Implication: The practical and consistent application of the new EU crypto framework (MiCA and FTR), which came into force at the end of 2024, is crucial. Enhanced supervisory coordination and rigorous enforcement are necessary to ensure CASPs implement robust AML/CFT controls, particularly regarding customer and beneficial owner identification, transaction monitoring, and the "Travel Rule."
Escalating Fraud and Cybercrime
Automation and Artificial Intelligence (AI) are fueling increasingly sophisticated fraud and cybercrime schemes. Criminals are leveraging AI to automate financial schemes, conceal fund sources, generate fake documents, and use deep-fake technologies to evade CDD measures, posing significant detection challenges for financial institutions.
Implication: Financial institutions must invest in advanced technologies and specialised expertise to combat AI-driven attacks. This necessitates responsible AI deployment, robust governance, staff training, and real-time monitoring capabilities. Supervisors also have a vital role in identifying and promoting good practices in detecting and mitigating these evolving threats.
Restrictive Measures (Sanctions) Compliance Challenges
The growing number and complexity of EU sanctions packages pose significant compliance challenges, as standard screening tools are often insufficient for sectoral sanctions. Despite increased supervisory actions, many institutions still lack adequate policies and procedures.
Implication: The EBA's new guidelines on governance and controls for restrictive measures, applicable from the end of 2025, are critical. Financial institutions must urgently review and enhance their sanctions screening systems, internal policies, and procedures to ensure comprehensive compliance. Supervisors, including AMLA, will need to monitor adherence to these new common EU standards rigorously. Challenges related to instant payments and fragmented card payment infrastructure also require attention to prevent inadvertent breaches.
Positive Developments
The Opinion notes positive trends in certain areas. Risks related to tax crimes and unwarranted de-risking appear to be decreasing due to legislative changes, enhanced compliance efforts, and increased supervisory engagement. Residual risk levels have improved in credit institutions, investment funds, and life insurance sectors, suggesting more effective AML/CFT systems and controls.

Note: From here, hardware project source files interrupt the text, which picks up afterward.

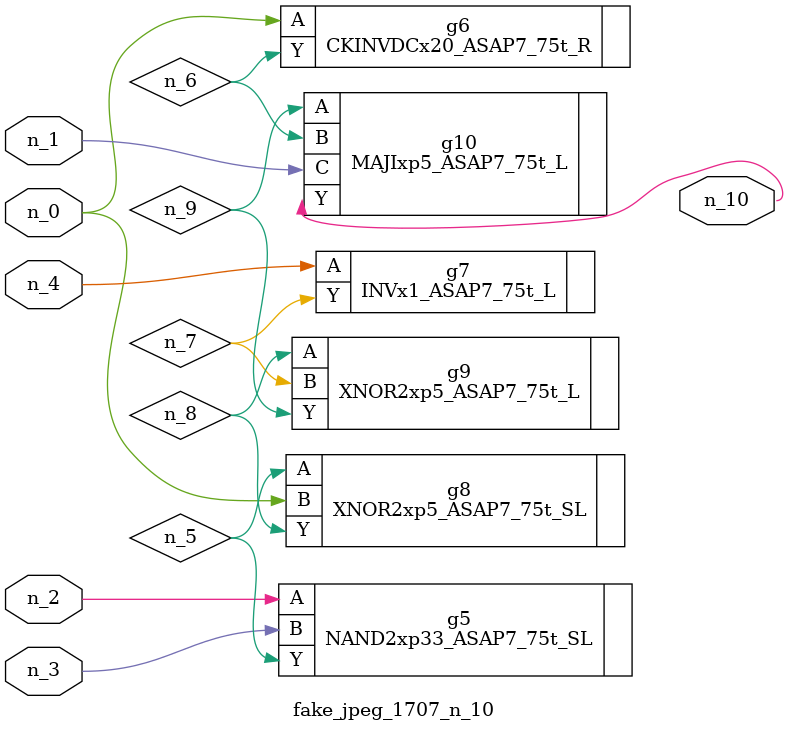
<source format=v>
module fake_jpeg_1707_n_10 (n_3, n_2, n_1, n_0, n_4, n_10);

input n_3;
input n_2;
input n_1;
input n_0;
input n_4;

output n_10;

wire n_8;
wire n_9;
wire n_6;
wire n_5;
wire n_7;

NAND2xp33_ASAP7_75t_SL g5 ( 
.A(n_2),
.B(n_3),
.Y(n_5)
);

CKINVDCx20_ASAP7_75t_R g6 ( 
.A(n_0),
.Y(n_6)
);

INVx1_ASAP7_75t_L g7 ( 
.A(n_4),
.Y(n_7)
);

XNOR2xp5_ASAP7_75t_SL g8 ( 
.A(n_5),
.B(n_0),
.Y(n_8)
);

XNOR2xp5_ASAP7_75t_L g9 ( 
.A(n_8),
.B(n_7),
.Y(n_9)
);

MAJIxp5_ASAP7_75t_L g10 ( 
.A(n_9),
.B(n_6),
.C(n_1),
.Y(n_10)
);


endmodule
</source>
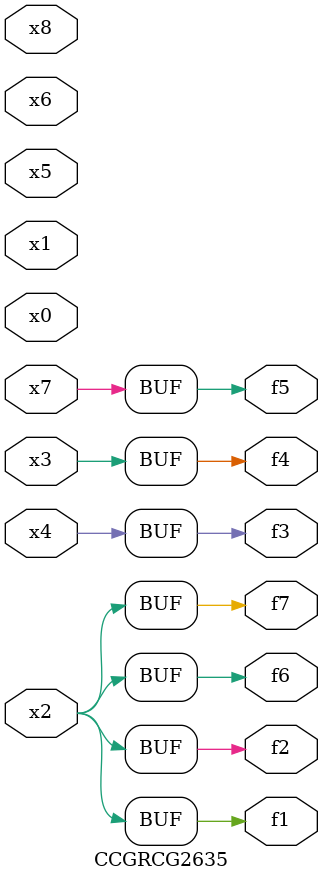
<source format=v>
module CCGRCG2635(
	input x0, x1, x2, x3, x4, x5, x6, x7, x8,
	output f1, f2, f3, f4, f5, f6, f7
);
	assign f1 = x2;
	assign f2 = x2;
	assign f3 = x4;
	assign f4 = x3;
	assign f5 = x7;
	assign f6 = x2;
	assign f7 = x2;
endmodule

</source>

Implication: These positive trends demonstrate the effectiveness of concerted action by regulators, supervisors, and institutions. Sustaining this progress requires continued vigilance and the consistent application of risk-based approaches across all sectors. The EBA's assessment of possible next steps regarding access to basic financial products and services will be critical.

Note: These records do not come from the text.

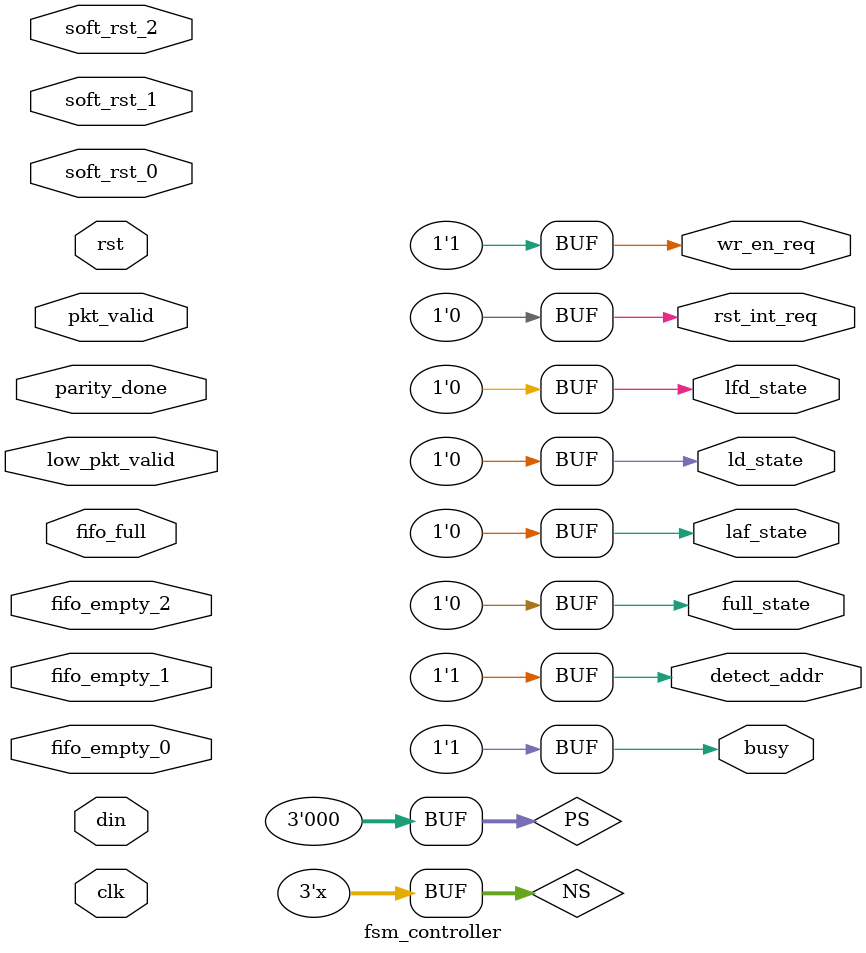
<source format=v>
module fsm_controller (
    input clk,
    input rst,
    input pkt_valid,
    input fifo_full,
    input fifo_empty_0,
    input fifo_empty_1,
    input fifo_empty_2,
    input soft_rst_0,
    input soft_rst_1,
    input soft_rst_2,
    input parity_done,
    input low_pkt_valid,
    input [1:0] din,
    output wr_en_req,
    output detect_addr,
    output ld_state,
    output laf_state,
    output lfd_state,
    output full_state,
    output rst_int_req,
    output busy
);
  //fsm controller for 1x3 router 

  parameter DECODE_ADDRESS = 3'b000;
  parameter LOAD_FIRST_DATA = 3'b001;
  parameter LOAD_DATA = 3'b010;
  parameter WAIT_TILL_EMPTY = 3'b011;
  parameter CHECK_PARITY_ERROR = 3'b100;
  parameter LOAD_PARITY = 3'b101;
  parameter FIFO_FULL_STATE = 3'b110;
  parameter LOAD_AFTER_FULL = 3'b111;

  reg [2:0] PS, NS;

  always @(posedge clk) begin
    if (!rst) PS <= DECODE_ADDRESS;
    else if (soft_rst_0 || soft_rst_1 || soft_rst_2) PS <= DECODE_ADDRESS;
    else PS <= NS;
  end

  always @(*) begin
    case (PS)
      DECODE_ADDRESS: begin
        if ((pkt_valid && din == 0 && fifo_empty_0) || (pkt_valid && din == 1 && fifo_empty_1) || (pkt_valid && din == 2 && fifo_empty_2))
          NS = LOAD_FIRST_DATA;
        else if ((pkt_valid && din == 0 && ~fifo_empty_0) || (pkt_valid && din == 1 && !fifo_empty_1) || (pkt_valid && din == 2 && !fifo_empty_2))
          NS = WAIT_TILL_EMPTY;
        else NS = DECODE_ADDRESS;
      end

      LOAD_FIRST_DATA: NS = LOAD_DATA;

      LOAD_DATA: begin
        if (fifo_full) begin
          NS = FIFO_FULL_STATE;
        end else if (!fifo_full && !pkt_valid) NS = LOAD_PARITY;
        else NS = LOAD_DATA;
      end

      WAIT_TILL_EMPTY: begin
        if (fifo_empty_0 || fifo_empty_1 || fifo_empty_2) NS = LOAD_FIRST_DATA;
        else NS = WAIT_TILL_EMPTY;
      end

      FIFO_FULL_STATE: begin
        if (!fifo_full) NS = LOAD_AFTER_FULL;
        else NS = FIFO_FULL_STATE;
      end

      LOAD_AFTER_FULL: begin
        if (!parity_done && !low_pkt_valid) NS = LOAD_DATA;
        else if (!parity_done && low_pkt_valid) NS = LOAD_PARITY;
        else if (parity_done) NS = DECODE_ADDRESS;
      end

      LOAD_PARITY: NS = CHECK_PARITY_ERROR;

      CHECK_PARITY_ERROR: begin
        if (!fifo_full) NS = DECODE_ADDRESS;
        else NS = FIFO_FULL_STATE;
      end

      default: PS = DECODE_ADDRESS;
    endcase
  end
  assign detect_addr = (PS == DECODE_ADDRESS);
  assign lfd_state = (PS == LOAD_FIRST_DATA);
  assign busy = (PS == LOAD_FIRST_DATA) || !(PS == LOAD_DATA) || (PS == LOAD_PARITY) || (PS == FIFO_FULL_STATE) ||(PS == LOAD_AFTER_FULL) || (PS == WAIT_TILL_EMPTY) || (PS == CHECK_PARITY_ERROR);
  assign ld_state = (PS == LOAD_DATA);
  assign wr_en_req = (PS == LOAD_DATA) || (PS == LOAD_PARITY) || !(PS == FIFO_FULL_STATE) || (PS == LOAD_AFTER_FULL) || !(PS == WAIT_TILL_EMPTY);
  assign full_state = (PS == FIFO_FULL_STATE);
  assign laf_state = (PS == LOAD_AFTER_FULL);
  assign rst_int_req = (PS == CHECK_PARITY_ERROR);
endmodule


</source>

Customer Due Diligence (CDD) Shortcomings
Despite improvements in some areas, the report highlights that 6CDD shortcomings still cause 61% of AML/CFT breaches across all sectors. For the first time, risks associated with products and services are overtaking risks related to firms' customers. However, CDD remains a significant weak point.
Implication: While new product-related risks are emerging, fundamental CDD practices remain a critical vulnerability. Financial institutions must reinforce their CDD processes, ensuring they are robust, effectively applied, and tailored to customer risk profiles. Supervisors should continue to scrutinise CDD frameworks during inspections.
Conclusion
The EBA's Opinion underscores that while awareness of ML/TF risks is growing, the effectiveness of AML/CFT systems remains uneven across the EU financial sector. The rapid pace of technological innovation demands continuous adaptation from both financial institutions and supervisory authorities. The full implementation of new regulatory frameworks, coupled with a consistent and risk-based application of supervisory approaches, will be essential in strengthening the EU's financial sector against money laundering and terrorist financing.